I am also guessing that your main projects are WARs (Webapps mostly, services, portals) and the JARs are libraries, configurations, etc...)
Therefore, I am guessing that your webapps are referencing some libraries as Maven dependencies, to a specific version.
That said, IntelliJ (and other IDE) can easily handle modification of either JARs and WARs related to each other via Maven as long as the visioning is meaningful.
Note: Having -SNAPSHOT
at the end of the version number tell to Maven NOT to cache the package. On the opposite, a definitive version number is considered as released
and is only fetched from the cache. This is important because with a SNAPSHOT
, you can publish an illimited number of time and it is guaranteed to have the latest version.
Note: Doing mvn clean install
publish a package into your local Maven repository (generally located in ~/.m2) and is only available to you.
The general good practice is to have, in all the development branches of your DVCS, all your owned, often modified projects (Don't be too greedy, it depend on the situation) as SNAPSHOT. And during a release (Maven has a specific plugin for that) change all the versions to a final one, attributed in this precise moment (You never know if you will need a minimal version or a major). Your code, then, has always the SNAPSHOT number of your expected next release.

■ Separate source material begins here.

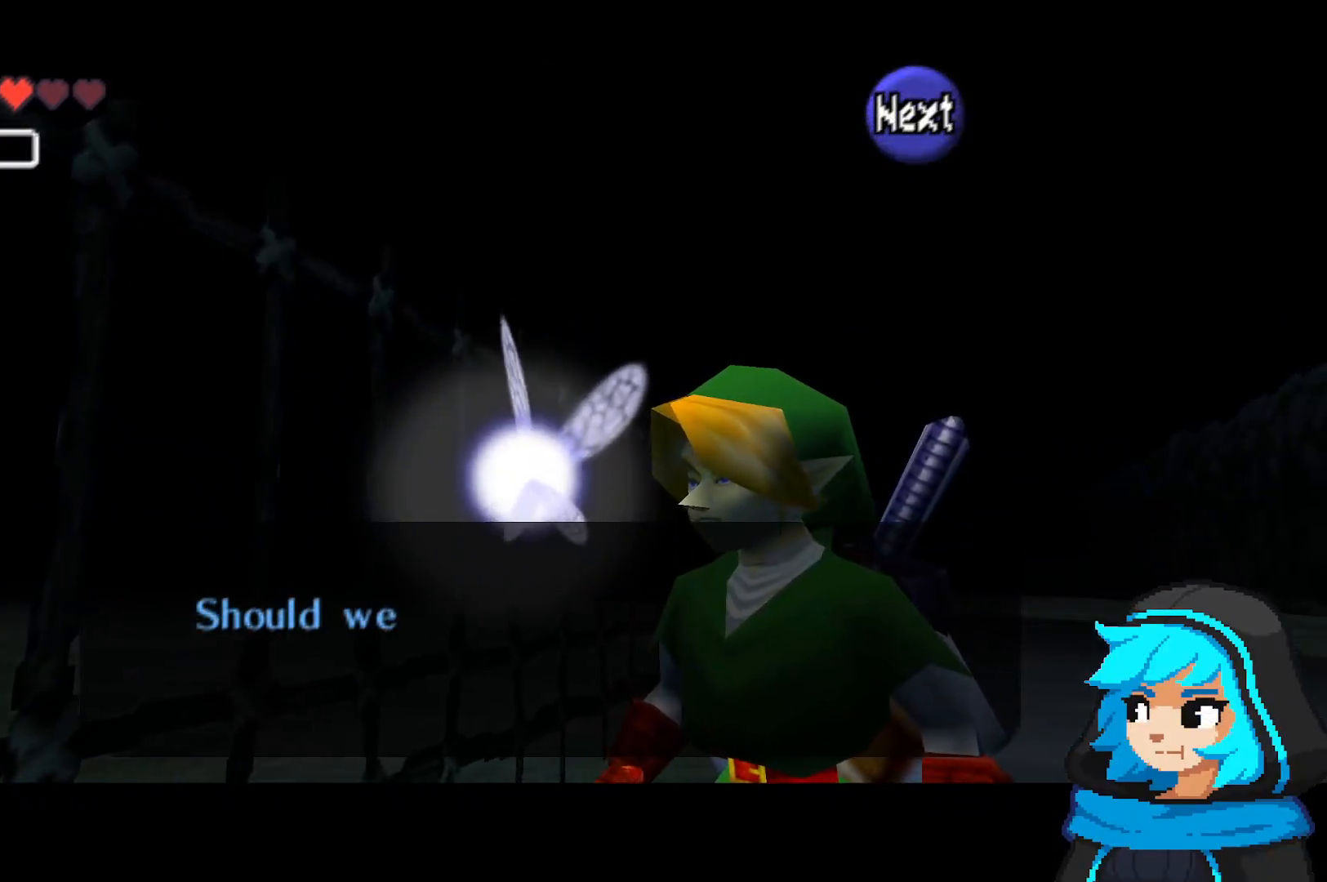
{"dt_ms": 500, "buttons": [], "left_stick": "center", "events": [[100, "A", "up"], [250, "B", "down"], [400, "B", "up"]]}
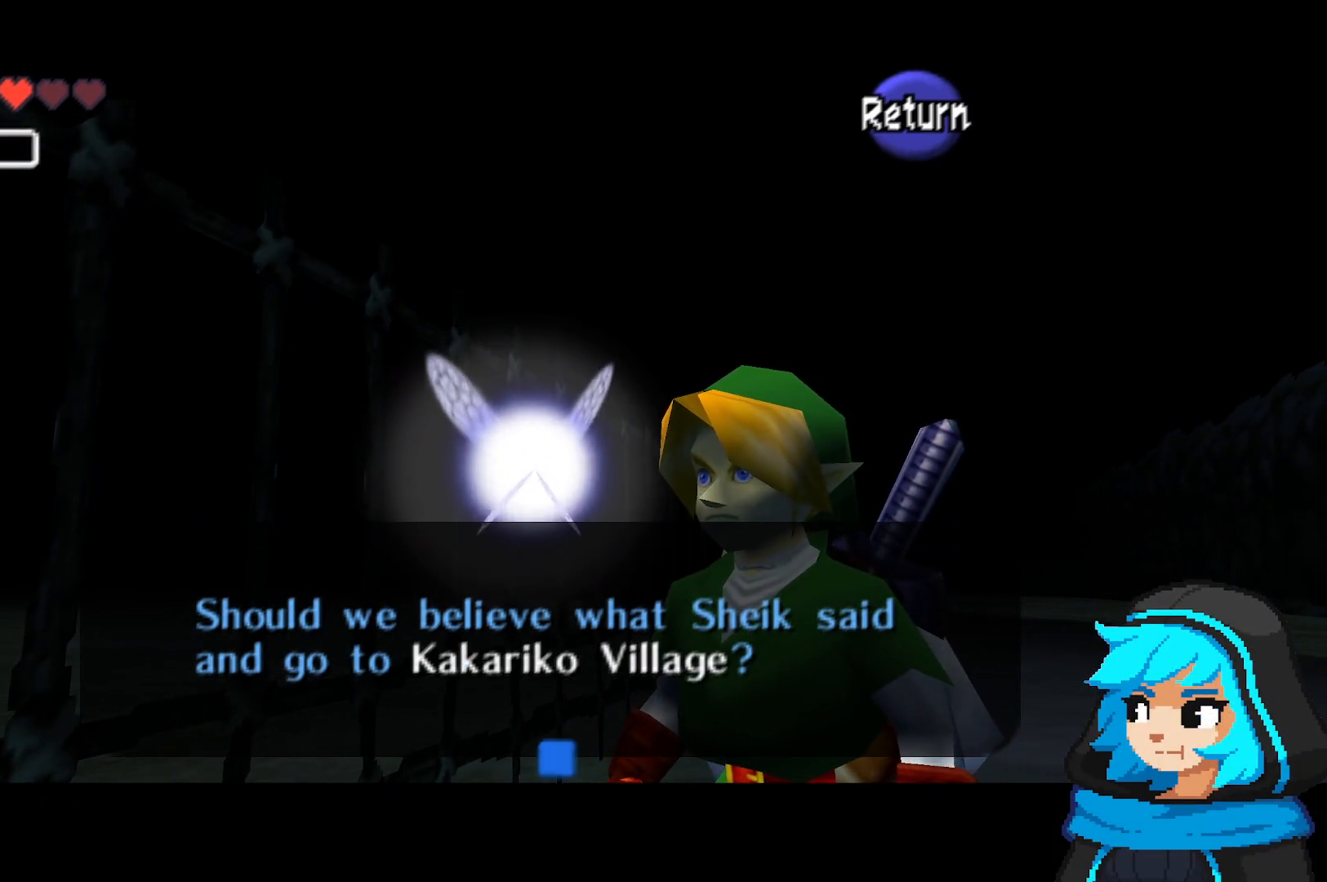
{"dt_ms": 500, "buttons": [], "left_stick": "center", "events": []}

Finally, I think that in your case, if you choose to change the pom.xml
of one of your library for a SNAPSHOT, you should change the pom.xml
of the root project to correspond.
If this dependency version is the same, then, you can add your library as a module
within IntelliJ and the IDE will do the math to figure that the Maven dep and the Java module are the same entity.
I don't even know if that's help you (I'm not even sure if it's clear), but I hope it will make you ask more questions about what you need. Your co-workers will probably be able to help you more.